Maksimisasi laba akan cenderung sulit dicapai karena dalam era persaingan
global yang mana sangat banyak variable yang mempengaruhi daya saing setiap
perusahaan, dan juga dikarenakan sangat sukar untuk memperkirakan secara akurat
jumlah penjualan yang dapat dicapai pada tingkat tertentu. Jadi dapat
disimpulkan bahwa tidak ada perusahaan yang mungkin mengetahui secara presisi
tingkat harga yang dapat menghasilkan laba maksimum.
b. Tujuan berorientasi pada volume
Tidak hanya berorientasi pada
profit/laba, tetapi juga ada perusahaan yang menetapkan harga yang didasarkan
pada tujuan yang berorientasi pada volume tertentu yang biasa dikenal dengan
istilah volume pricing objectives. Sedemikian rupa harga diatur dan
ditetapkan agar dapat mencapai target penjualan (daam ton, kg, unit, m3,
dll), nilai penjualan (Rp) atau pangsa pasar (absolut maupun relative). Tujuan
jenis ini banyak diterapkan oleh perusahaan penerbangan, lembaga pendidikan,
perusahaan tour and travel, perusahaan bioskop dan pemilik bisnis pertunjukan
lainnya, serta penyelenggara kegiatan seminar.
c. Tujuan berorientasi pada citra
Strategi penetapan harga dapat
membentuk sebuah citra dari suatu perusahaan. Untuk membentuk dan
mempertahankan citra perusahaan yang prestisius, sebuah perusahaan dapat
menetapkan harga yang tinggi. Sementara itu harga rendah dapat digunakan untuk
membentuk citra nilai tertentu (image of value), misalnya dengan
memberikan jaminan bahwa harganya merupakan harga yang terendah dari suatu
wilayah tertentu. Intinya, semua ini dilakukan sebuah perusahaan untuk
meningkatkan persepsi konsumen terhadap keseluruhan bauran produk yang
ditawarkan perusahaan.
d. Tujuan stabilisasi harga
Dalam sebuah pasar yang
konsumennya sangat sensitive terhadap harga, bila suatu perusahaan menurunkan
harganya, maka pesaingnya harus menurunkan harga mereka pula, karena jika tidak
konsumen tetap dari suatu perusahaan akan berpindah ke pesaing mereka yang
harganya lebih dibawah. Kondisi seperti ini yang mendasari terbentuknya tujuan
stabilitas harga dalam industri-industri tertentu yang produknya sangat
terstandardisasi (misalnya minyak bumi). Tujuan stabilisasi dilakukan dengan
jalan menerapkan harga untuk mempertahakan hubungan yang stabil antara harga
suatu perusahaan dan harga pemimpin industri (industry leader).
e. Tujuan-tujuan lainnya
Selain tujuan diatas juga
terdapat tujuan lainnya seperti mencegah masuknya pesaing, mempertahankan
loyalitas pelanggan, mendukung penjualan ulang, atau menghindari campur tangan
pemerintah. Organisasi non-profit juga dapat menetapkan tujuan penetapan harga
yang berbeda, misalnya untuk mencapai partial cost recovery, full cost
recovery, atau untuk menetapkan social price.[10].

• _Soal 1_
Menurut teks bacaan tentang tujuan penetapan harga, apa contoh produk yang disebut sangat terstandardisasi dalam industri yang menerapkan tujuan stabilitas harga?
• _Soal 2_
Ubah "engineering" menjadi "technical" pada baris-baris entri, mulai dari awal entri hingga baris yang memuat "export const myFeature" (termasuk baris tersebut). Tuliskan hanya baris-baris itu tanpa perubahan lain.

• _Informasi yang Diberikan_
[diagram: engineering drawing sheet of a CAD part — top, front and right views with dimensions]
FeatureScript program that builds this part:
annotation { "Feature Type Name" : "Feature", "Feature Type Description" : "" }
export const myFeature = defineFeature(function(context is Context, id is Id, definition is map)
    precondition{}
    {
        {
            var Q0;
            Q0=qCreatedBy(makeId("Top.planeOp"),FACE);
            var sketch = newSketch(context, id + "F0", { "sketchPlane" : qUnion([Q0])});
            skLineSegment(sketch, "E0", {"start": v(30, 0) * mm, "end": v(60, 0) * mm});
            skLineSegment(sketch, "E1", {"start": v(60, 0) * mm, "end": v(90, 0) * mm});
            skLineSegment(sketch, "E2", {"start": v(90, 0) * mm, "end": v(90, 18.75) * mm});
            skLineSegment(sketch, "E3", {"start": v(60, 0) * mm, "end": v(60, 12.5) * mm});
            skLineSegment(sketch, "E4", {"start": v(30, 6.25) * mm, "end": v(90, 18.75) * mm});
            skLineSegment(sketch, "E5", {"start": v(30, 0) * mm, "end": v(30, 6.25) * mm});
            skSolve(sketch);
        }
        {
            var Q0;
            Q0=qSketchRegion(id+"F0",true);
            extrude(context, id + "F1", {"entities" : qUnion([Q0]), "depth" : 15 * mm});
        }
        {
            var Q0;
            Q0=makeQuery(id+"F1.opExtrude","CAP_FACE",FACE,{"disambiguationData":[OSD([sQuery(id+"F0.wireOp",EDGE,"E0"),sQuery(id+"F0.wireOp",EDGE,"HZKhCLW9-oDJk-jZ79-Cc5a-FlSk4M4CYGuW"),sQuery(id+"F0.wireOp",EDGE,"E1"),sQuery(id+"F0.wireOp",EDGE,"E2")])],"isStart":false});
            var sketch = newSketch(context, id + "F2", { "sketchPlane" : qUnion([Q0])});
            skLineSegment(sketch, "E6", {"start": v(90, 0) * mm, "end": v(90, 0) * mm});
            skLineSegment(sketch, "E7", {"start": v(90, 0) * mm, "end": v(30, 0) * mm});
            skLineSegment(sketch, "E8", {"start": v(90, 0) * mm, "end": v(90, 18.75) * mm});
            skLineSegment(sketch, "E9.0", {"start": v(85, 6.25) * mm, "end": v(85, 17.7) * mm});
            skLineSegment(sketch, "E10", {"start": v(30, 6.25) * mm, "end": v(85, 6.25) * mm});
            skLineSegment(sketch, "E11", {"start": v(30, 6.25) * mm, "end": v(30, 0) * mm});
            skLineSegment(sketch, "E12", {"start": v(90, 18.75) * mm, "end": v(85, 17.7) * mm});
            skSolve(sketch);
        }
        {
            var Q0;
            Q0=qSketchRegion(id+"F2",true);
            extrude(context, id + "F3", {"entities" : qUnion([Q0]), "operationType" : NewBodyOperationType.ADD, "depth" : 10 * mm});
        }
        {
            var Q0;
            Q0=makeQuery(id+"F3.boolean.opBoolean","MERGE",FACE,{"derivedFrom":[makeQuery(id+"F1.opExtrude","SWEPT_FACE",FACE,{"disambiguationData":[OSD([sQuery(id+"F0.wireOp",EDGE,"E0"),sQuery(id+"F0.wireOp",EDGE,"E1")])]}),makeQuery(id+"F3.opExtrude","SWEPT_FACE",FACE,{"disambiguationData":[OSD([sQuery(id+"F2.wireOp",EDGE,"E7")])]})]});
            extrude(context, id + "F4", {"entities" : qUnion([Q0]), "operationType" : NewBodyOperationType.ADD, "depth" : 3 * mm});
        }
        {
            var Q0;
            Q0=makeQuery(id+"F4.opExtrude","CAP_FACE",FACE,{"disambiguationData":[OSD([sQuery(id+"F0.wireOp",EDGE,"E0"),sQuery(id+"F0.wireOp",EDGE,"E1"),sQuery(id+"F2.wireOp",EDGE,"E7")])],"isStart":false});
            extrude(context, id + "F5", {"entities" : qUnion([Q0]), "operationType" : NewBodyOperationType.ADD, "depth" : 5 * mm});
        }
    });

• _Jawaban Benar 1_
Minyak bumi.

• _Jawaban Benar 2_
[diagram: technical drawing sheet of a CAD part — top, front and right views with dimensions]
FeatureScript program that builds this part:
annotation { "Feature Type Name" : "Feature", "Feature Type Description" : "" }
export const myFeature = defineFeature(function(context is Context, id is Id, definition is map)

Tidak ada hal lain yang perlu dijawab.